WHAT IS NEEDED
Scan the entries below for the word "down" and copy every line where it turns up.

===============

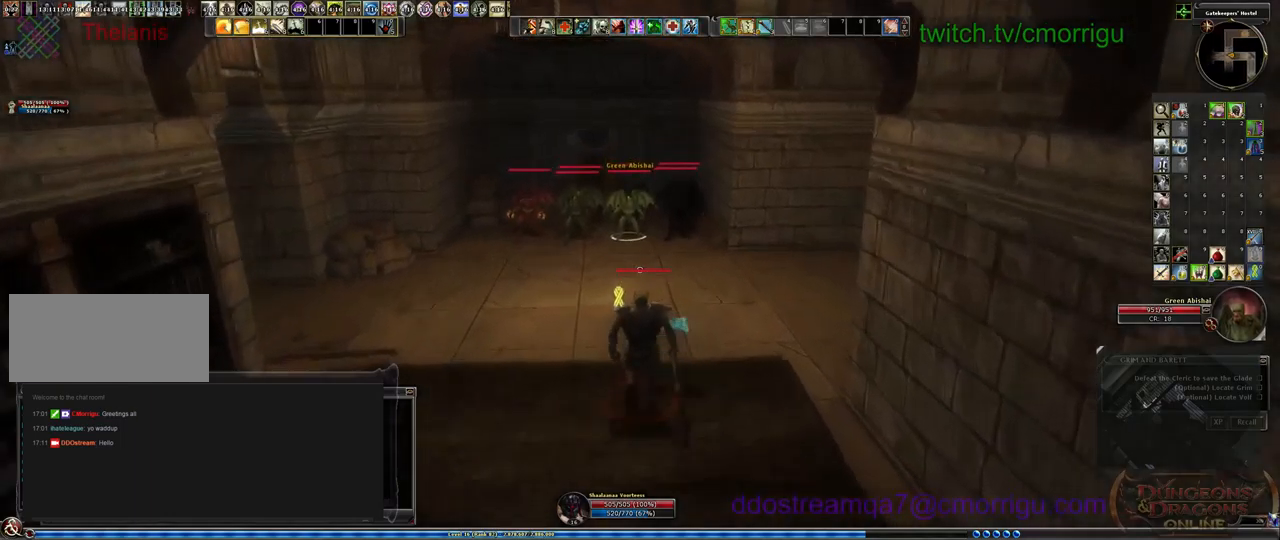
{"keys": ["w"], "events": []}
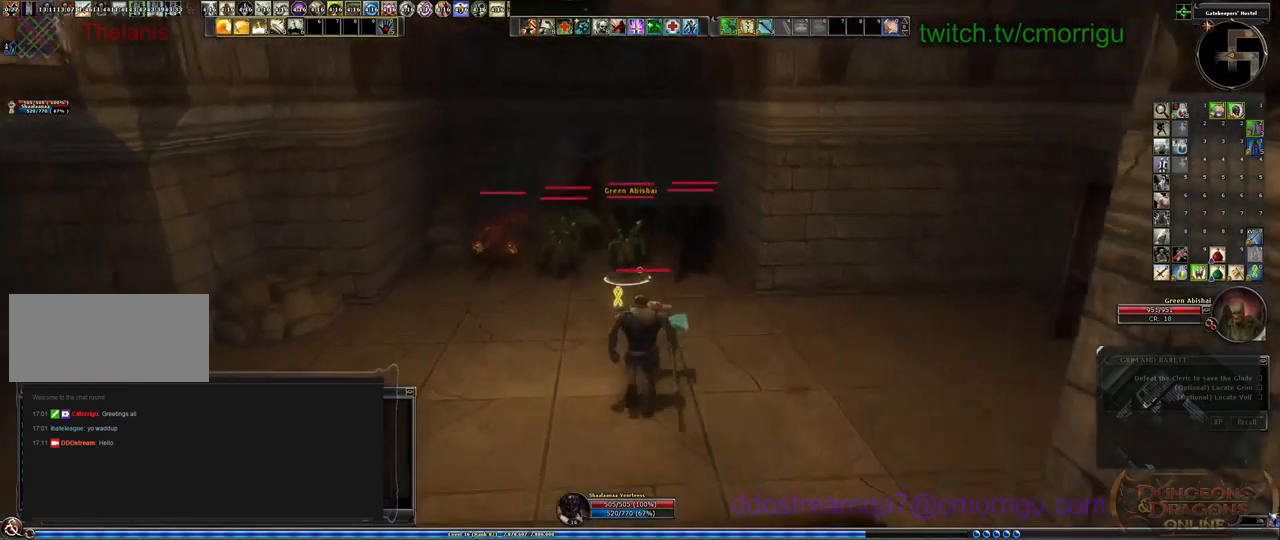
{"keys": ["s"], "events": [[233, "w", "up"], [400, "s", "down"]]}
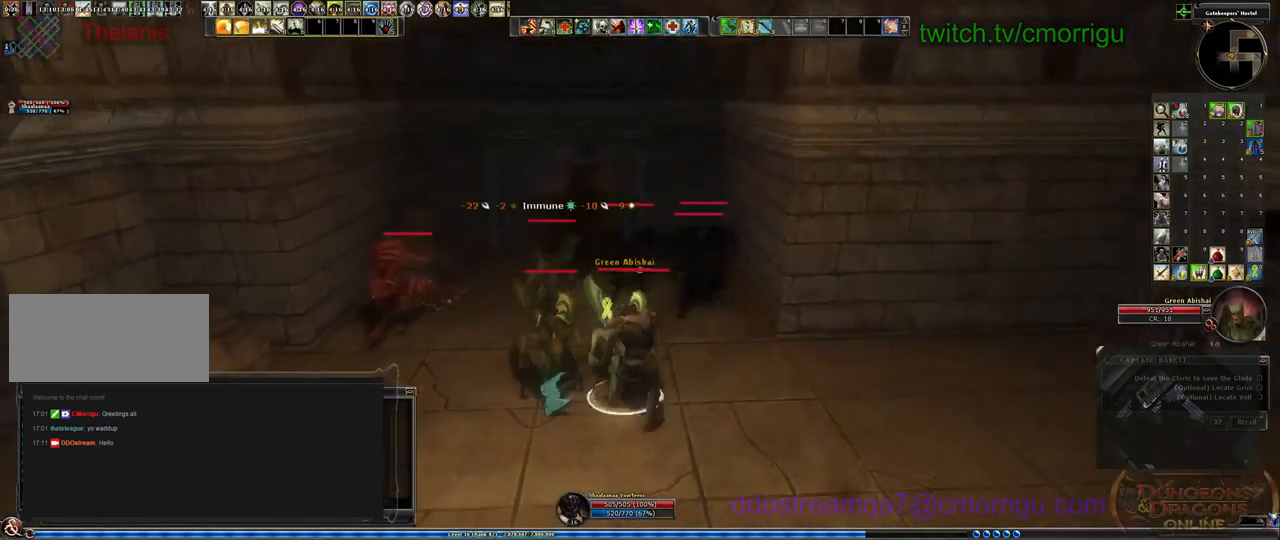
{"keys": ["d", "s"], "events": [[33, "d", "down"]]}
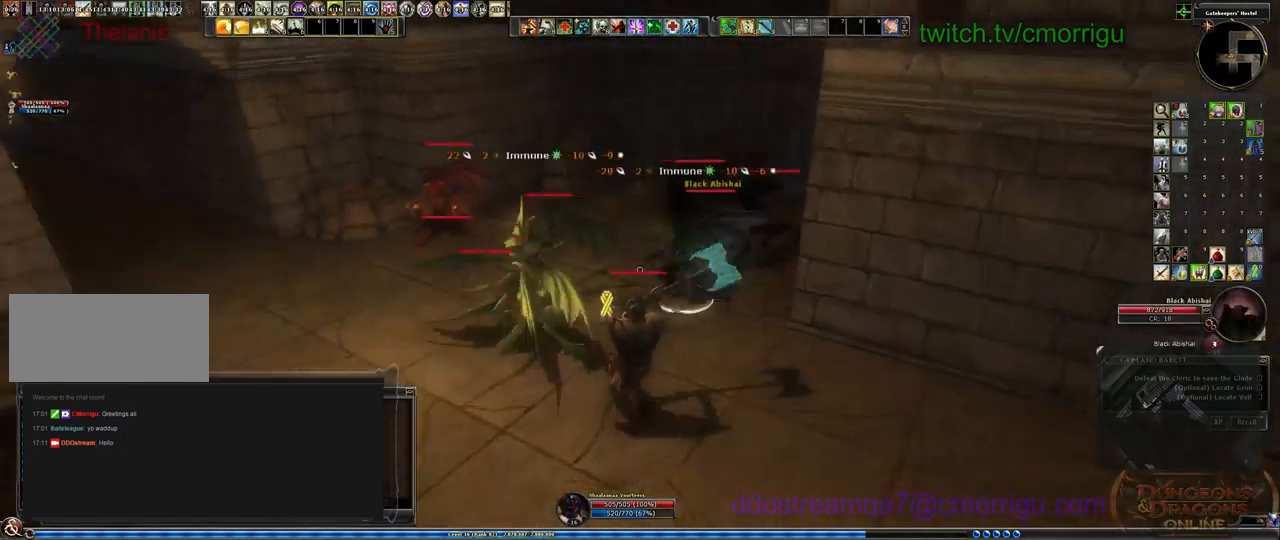
{"keys": ["w"], "events": [[133, "s", "up"], [167, "d", "up"], [467, "w", "down"]]}
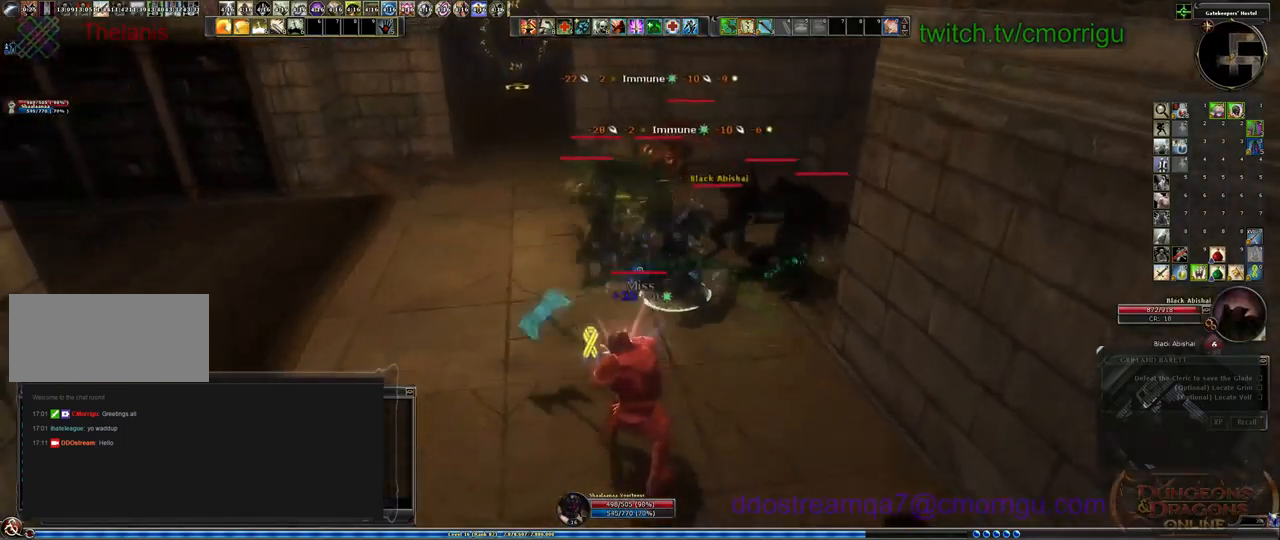
{"keys": [], "events": [[300, "4", "down"], [300, "w", "up"], [467, "4", "up"]]}
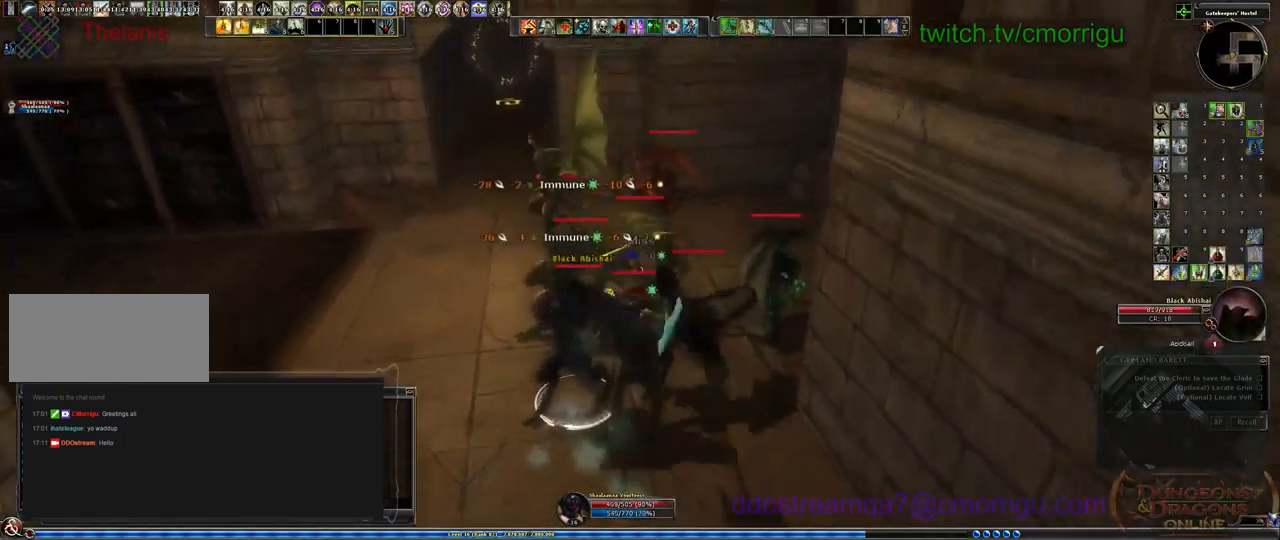
{"keys": [], "events": []}
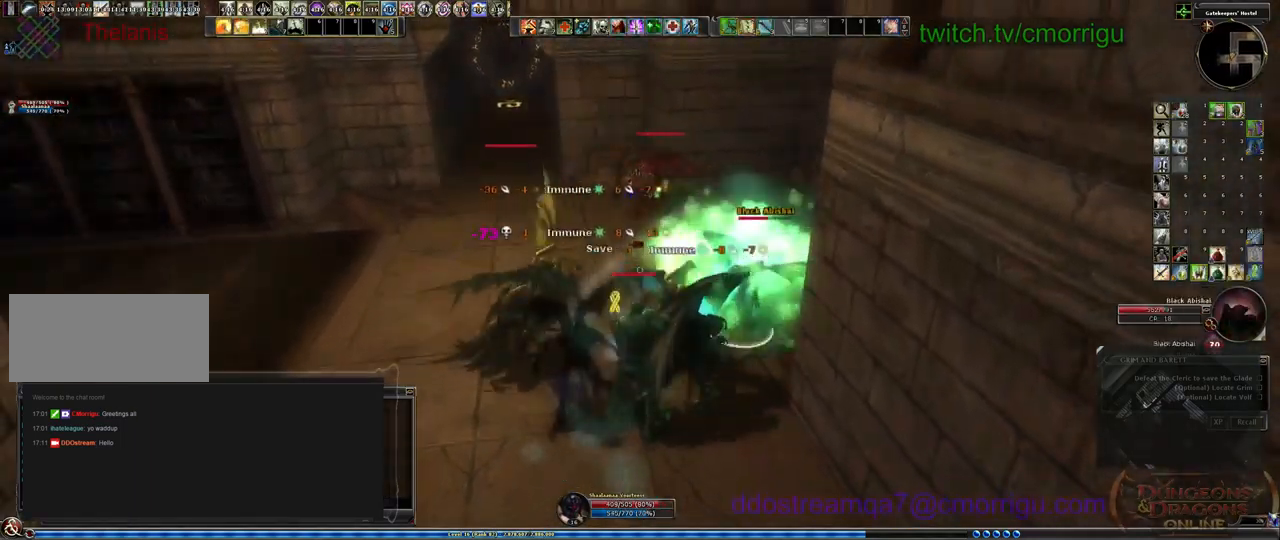
{"keys": [], "events": [[167, "s", "down"], [433, "s", "up"]]}
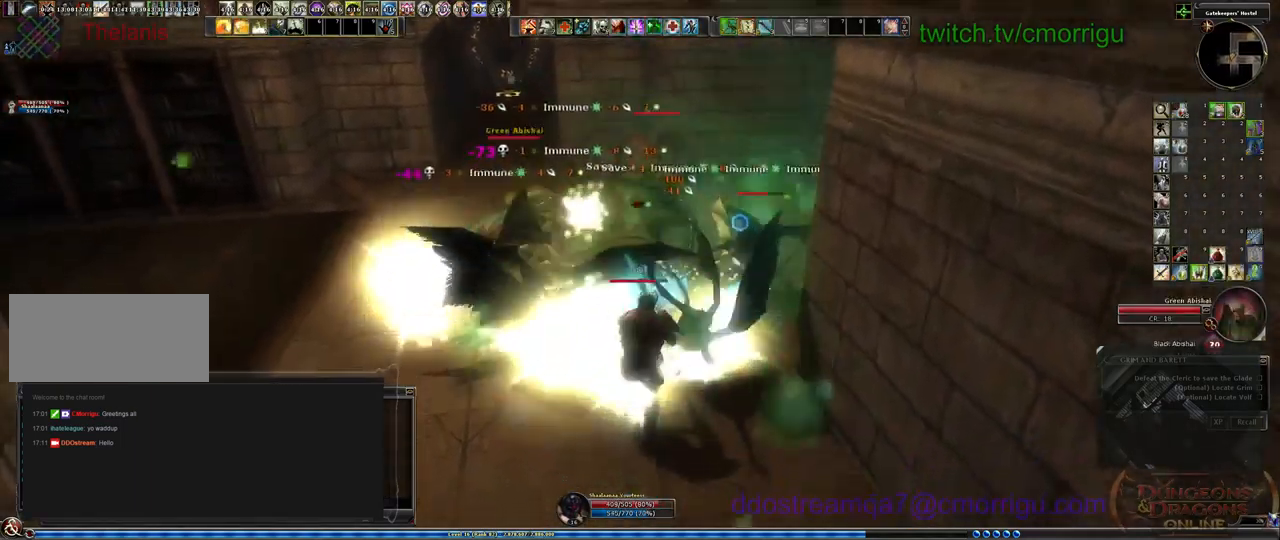
{"keys": ["a", "w"], "events": [[100, "a", "down"], [333, "w", "down"]]}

===============

SOLUTION
{"keys": ["s"], "events": [[233, "w", "up"], [400, "s", "down"]]}
{"keys": ["d", "s"], "events": [[33, "d", "down"]]}
{"keys": ["w"], "events": [[133, "s", "up"], [167, "d", "up"], [467, "w", "down"]]}
{"keys": [], "events": [[300, "4", "down"], [300, "w", "up"], [467, "4", "up"]]}
{"keys": [], "events": [[167, "s", "down"], [433, "s", "up"]]}
{"keys": ["a", "w"], "events": [[100, "a", "down"], [333, "w", "down"]]}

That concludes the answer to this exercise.